Nur Mozarts Veilchen kam nicht ins Blühen
Das Quatuor Ébène mit Mozart, Schnittke und Grieg im Konzerthaus: eigenwillig bis brillant.
Seit 25 Jahren besteht das Quatuor Ébène. Seit Frühling spielt Yuya Okamoto statt Raphael Merlin den Cellopart. Wüsste man es nicht, würde man es nicht bemerken, so selbstverständlich wie selbstbewusst hat er sich eingefügt und mit dem sehr spezifischen Stil dieses exzellenten Quartetts vertraut gemacht. Auch bei Mozart, dessen Veilchen-Quartett den Abend im Mozartsaal eröffnete. Sie spielten es zwar bis ins letzte Detail subtil aufeinander abgestimmt, aber ebenso eigenwillig in Phrasierung, Artikulation und Dynamik. Das berührende Melos des langsamen Satzes, dem dieses Quartett seinen Namen verdankt, konnte sich kaum entfalten, sein Zauber blieb weitgehend unentdeckt.
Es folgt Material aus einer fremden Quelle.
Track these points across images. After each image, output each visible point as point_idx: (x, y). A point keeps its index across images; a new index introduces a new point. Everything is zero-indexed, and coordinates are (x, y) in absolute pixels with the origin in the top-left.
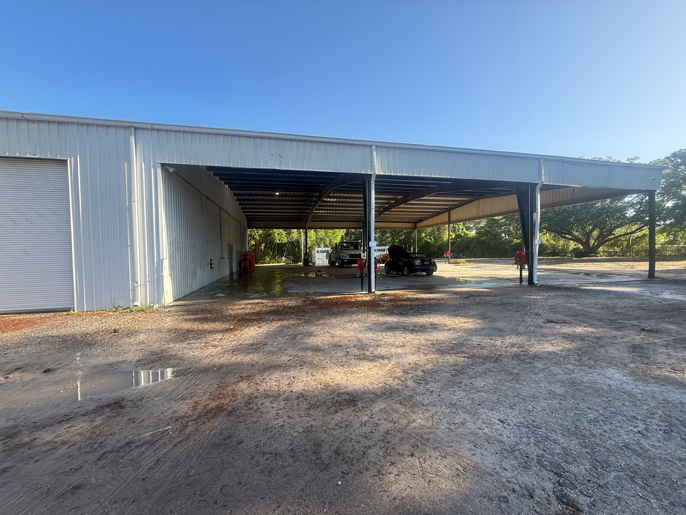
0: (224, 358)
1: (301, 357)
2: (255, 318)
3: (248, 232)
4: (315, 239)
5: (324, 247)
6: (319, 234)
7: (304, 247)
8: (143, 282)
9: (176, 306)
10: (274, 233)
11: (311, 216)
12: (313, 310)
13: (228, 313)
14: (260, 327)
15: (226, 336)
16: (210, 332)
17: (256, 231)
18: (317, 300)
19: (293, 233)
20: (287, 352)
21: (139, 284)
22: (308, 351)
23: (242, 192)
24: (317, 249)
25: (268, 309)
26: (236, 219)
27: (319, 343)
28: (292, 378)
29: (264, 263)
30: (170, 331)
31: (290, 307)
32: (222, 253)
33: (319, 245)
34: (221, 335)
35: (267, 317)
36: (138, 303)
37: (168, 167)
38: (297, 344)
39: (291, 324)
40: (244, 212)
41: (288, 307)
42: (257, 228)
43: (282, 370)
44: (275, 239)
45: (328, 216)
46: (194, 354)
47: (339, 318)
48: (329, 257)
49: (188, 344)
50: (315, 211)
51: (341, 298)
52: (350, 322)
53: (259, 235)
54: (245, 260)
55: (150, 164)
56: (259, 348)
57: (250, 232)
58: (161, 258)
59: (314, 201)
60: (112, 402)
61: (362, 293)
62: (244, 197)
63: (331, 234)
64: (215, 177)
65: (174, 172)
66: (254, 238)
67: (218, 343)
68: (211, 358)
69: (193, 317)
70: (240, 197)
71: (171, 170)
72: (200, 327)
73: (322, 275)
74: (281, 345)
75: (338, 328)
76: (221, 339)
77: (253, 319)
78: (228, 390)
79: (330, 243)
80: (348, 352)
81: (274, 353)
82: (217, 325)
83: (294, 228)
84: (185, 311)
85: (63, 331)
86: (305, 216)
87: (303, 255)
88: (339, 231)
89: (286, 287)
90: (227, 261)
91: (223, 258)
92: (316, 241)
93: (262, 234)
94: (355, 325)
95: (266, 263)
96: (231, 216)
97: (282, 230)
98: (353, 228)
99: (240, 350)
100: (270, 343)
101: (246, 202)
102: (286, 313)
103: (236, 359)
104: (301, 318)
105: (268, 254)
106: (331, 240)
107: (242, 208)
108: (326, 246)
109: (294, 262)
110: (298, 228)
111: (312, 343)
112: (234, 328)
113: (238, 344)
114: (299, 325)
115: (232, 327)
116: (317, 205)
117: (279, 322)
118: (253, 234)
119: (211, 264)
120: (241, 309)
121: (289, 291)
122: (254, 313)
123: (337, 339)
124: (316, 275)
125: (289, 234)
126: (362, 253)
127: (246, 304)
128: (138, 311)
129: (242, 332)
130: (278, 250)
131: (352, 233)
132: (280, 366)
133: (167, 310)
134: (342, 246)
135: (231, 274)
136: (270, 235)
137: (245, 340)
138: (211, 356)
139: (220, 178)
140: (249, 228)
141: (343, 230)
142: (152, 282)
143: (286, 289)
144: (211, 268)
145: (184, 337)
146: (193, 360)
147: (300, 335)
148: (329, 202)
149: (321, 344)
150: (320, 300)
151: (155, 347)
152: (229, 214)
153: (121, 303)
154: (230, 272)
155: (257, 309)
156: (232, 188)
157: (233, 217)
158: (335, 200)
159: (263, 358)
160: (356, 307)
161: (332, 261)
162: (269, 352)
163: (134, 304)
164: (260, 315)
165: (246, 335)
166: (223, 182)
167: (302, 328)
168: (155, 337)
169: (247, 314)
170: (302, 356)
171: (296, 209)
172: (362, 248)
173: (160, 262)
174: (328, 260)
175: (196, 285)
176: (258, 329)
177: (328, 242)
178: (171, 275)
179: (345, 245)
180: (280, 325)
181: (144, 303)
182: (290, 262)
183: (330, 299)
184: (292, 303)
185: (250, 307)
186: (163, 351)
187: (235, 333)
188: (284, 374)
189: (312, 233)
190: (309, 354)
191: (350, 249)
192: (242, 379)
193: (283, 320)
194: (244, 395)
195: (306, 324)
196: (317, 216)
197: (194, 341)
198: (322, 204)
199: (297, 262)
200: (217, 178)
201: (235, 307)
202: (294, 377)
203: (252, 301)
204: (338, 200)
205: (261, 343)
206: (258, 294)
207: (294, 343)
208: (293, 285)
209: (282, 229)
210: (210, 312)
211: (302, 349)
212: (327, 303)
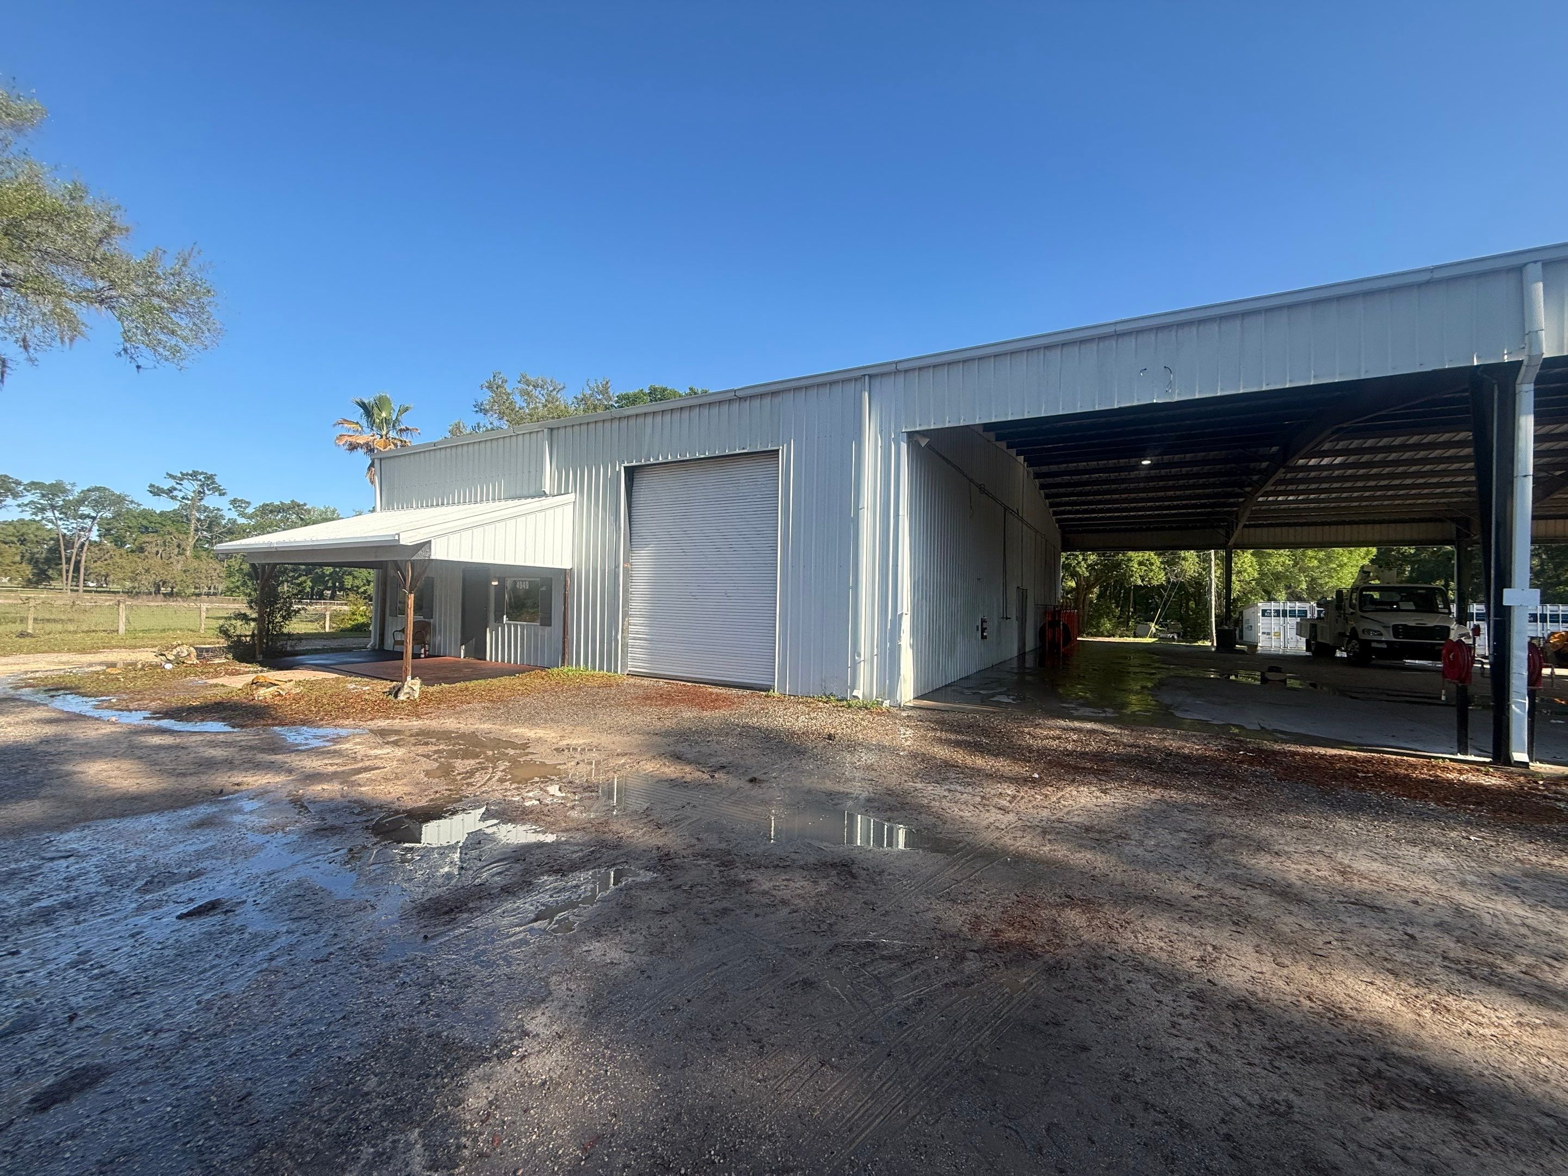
0: (1024, 840)
1: (1234, 901)
2: (1088, 765)
3: (1063, 560)
4: (1256, 575)
5: (1288, 600)
6: (1273, 561)
7: (1219, 596)
8: (868, 656)
9: (920, 708)
10: (1130, 560)
11: (1247, 514)
12: (1261, 777)
13: (1023, 743)
14: (1105, 792)
15: (1026, 792)
16: (989, 776)
17: (1081, 557)
18: (1275, 753)
19: (1184, 559)
20: (1188, 873)
21: (862, 658)
22: (1255, 891)
23: (1054, 468)
24: (1262, 605)
25: (1121, 750)
26: (1037, 532)
27: (1292, 877)
28: (1210, 949)
29: (1096, 636)
30: (914, 756)
31: (1187, 758)
32: (1005, 608)
33: (1268, 593)
34: (1013, 787)
35: (1123, 770)
36: (858, 693)
37: (918, 437)
38: (1218, 861)
39: (1193, 804)
40: (1055, 513)
41: (1177, 754)
42: (1084, 549)
43: (1177, 917)
44: (1132, 576)
45: (1309, 508)
46: (961, 813)
47: (1363, 823)
48: (1310, 629)
49: (950, 791)
50: (1260, 499)
51: (1369, 761)
52: (1413, 843)
53: (1089, 566)
54: (1054, 624)
55: (890, 435)
56: (1108, 842)
57: (1067, 559)
58: (899, 613)
59: (1260, 472)
60: (837, 861)
61: (1460, 757)
62: (1058, 480)
63: (1316, 563)
64: (998, 444)
65: (928, 445)
66: (1074, 575)
67: (1008, 804)
68: (996, 834)
69: (953, 737)
70: (1050, 480)
71: (924, 442)
72: (969, 760)
73: (1284, 681)
74: (1166, 851)
75: (1362, 852)
76: (1014, 797)
77: (1084, 768)
78: (1039, 916)
79: (1312, 590)
80: (1412, 937)
81: (1148, 866)
82: (1001, 765)
83: (1188, 548)
84: (937, 722)
85: (764, 722)
86: (1230, 513)
87: (1213, 620)
88: (1351, 553)
89: (1168, 700)
90: (1015, 624)
91: (1007, 618)
92: (1258, 581)
93: (1097, 564)
94: (1438, 858)
95: (1103, 635)
96: (1027, 524)
97: (1152, 554)
98: (1409, 543)
99: (1058, 833)
100: (1136, 836)
101: (1062, 490)
102: (1176, 770)
103: (1051, 850)
104: (1225, 792)
105: (1108, 614)
106: (1313, 579)
107: (1052, 505)
108: (1294, 596)
109: (1183, 636)
110: (1200, 547)
111: (1266, 872)
112: (1041, 778)
113: (1053, 818)
114: (1217, 811)
115: (1037, 776)
116: (1272, 481)
117: (1157, 791)
118: (1074, 563)
119: (983, 630)
120: (1054, 738)
121: (1178, 714)
122: (1087, 753)
123: (1358, 885)
124: (1264, 680)
125: (1171, 563)
126: (1454, 626)
127: (1064, 729)
128: (860, 708)
129: (1060, 794)
130: (1135, 603)
131: (1406, 559)
132: (1171, 905)
133: (904, 714)
134: (1365, 601)
135: (1022, 655)
136: (1118, 565)
137: (1068, 813)
138: (997, 828)
139: (1008, 443)
140: (1065, 551)
141: (1364, 550)
142: (882, 655)
143: (1168, 707)
144: (983, 637)
145: (940, 774)
146: (962, 826)
147: (1224, 841)
148: (1317, 467)
149: (1299, 883)
150: (1284, 754)
151: (893, 780)
152: (1022, 519)
153: (834, 688)
154: (1019, 650)
155: (1093, 746)
156: (1030, 462)
157: (1030, 527)
158: (1338, 460)
159: (1119, 870)
160: (1438, 801)
161: (1318, 644)
162: (1134, 860)
163: (854, 694)
164: (1104, 760)
165: (1071, 802)
166: (1013, 452)
167: (1229, 820)
168: (889, 762)
169: (1070, 754)
170: (1238, 899)
171: (1198, 497)
172: (1454, 608)
173: (897, 619)
174: (1304, 639)
175: (955, 671)
176: (1099, 794)
177: (1304, 586)
178: (912, 646)
179: (1376, 595)
180: (1159, 797)
181: (867, 693)
182: (1170, 636)
183: (1322, 757)
184: (1192, 747)
185: (1075, 737)
186: (906, 793)
187: (1044, 791)
188: (1186, 928)
189: (1246, 561)
190: (1262, 899)
191: (1398, 610)
192: (1070, 901)
193: (1166, 787)
194: (1080, 942)
195: (1243, 812)
196: (1269, 511)
197: (959, 788)
198: (1289, 476)
199: (1192, 637)
200: (1003, 445)
201: (1038, 731)
202: (1214, 948)
203: (1077, 724)
204: (1352, 459)
205: (1110, 832)
206: (1092, 710)
207: (1207, 857)
208: (1189, 700)
209: (1152, 550)
210: (985, 732)
211: (1234, 879)
212: (1316, 768)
Mozart hat man von diesen Musikern schon inspirierter in Erinnerung.
Scharfsinn bei Schnittke
Mit Schnittkes Streichquartett Nr. 3 konnte das Quatuor Ebène, das immerhin György Kurtág zu seinen Lehrern zählen durfte, schon mehr anfangen. Inspiriert ist dieses Opus durch Zitate von Orlando di Lasso, Beethoven und den Initialen von Dmitri Schostakowitsch (d-es-c-h). Interpreten können hier nicht nur ihrem analytischen Scharfsinn ausgiebig frönen, sondern auch zeigen, was sie alles technisch draufhaben. Die vorzüglichen Streicher ließen sich da nicht lange bitten. Sie verführten mit ihren weiten klanglichen Möglichkeiten, ihrer rhythmischen Verve, ihrem zündenden Elan, der Noblesse ihrer Artikulation.
Auch Grieg ist ihre Welt. Das zeigten sie mit dessen g-Moll-Streichquartett Opus 27. Mit seinem Changieren zwischen orchestraler Fülle, subtilem Zwiegespräch und mitreißender Brillanz stellt es ebenso hohe musikalische wie technische Anforderungen. Die Interpretation bestach durch höchste Transparenz, ansteckende Spielfreude und einem besonderen Gespür für Pointen. So modellierten die Vier mit geradezu verschmitztem Lächeln den subtil eingeblendeten „Walkürenritt“-Anklang im dritten Satz heraus. Virtuoser und dramaturgisch effektvoller kann man sich das Saltarello-Finale kaum vorstellen. Entsprechend war der Jubel. Da hatte man das Mozart-Missverständnis zu Beginn dieses Abends längst vergessen, zumindest verdrängt.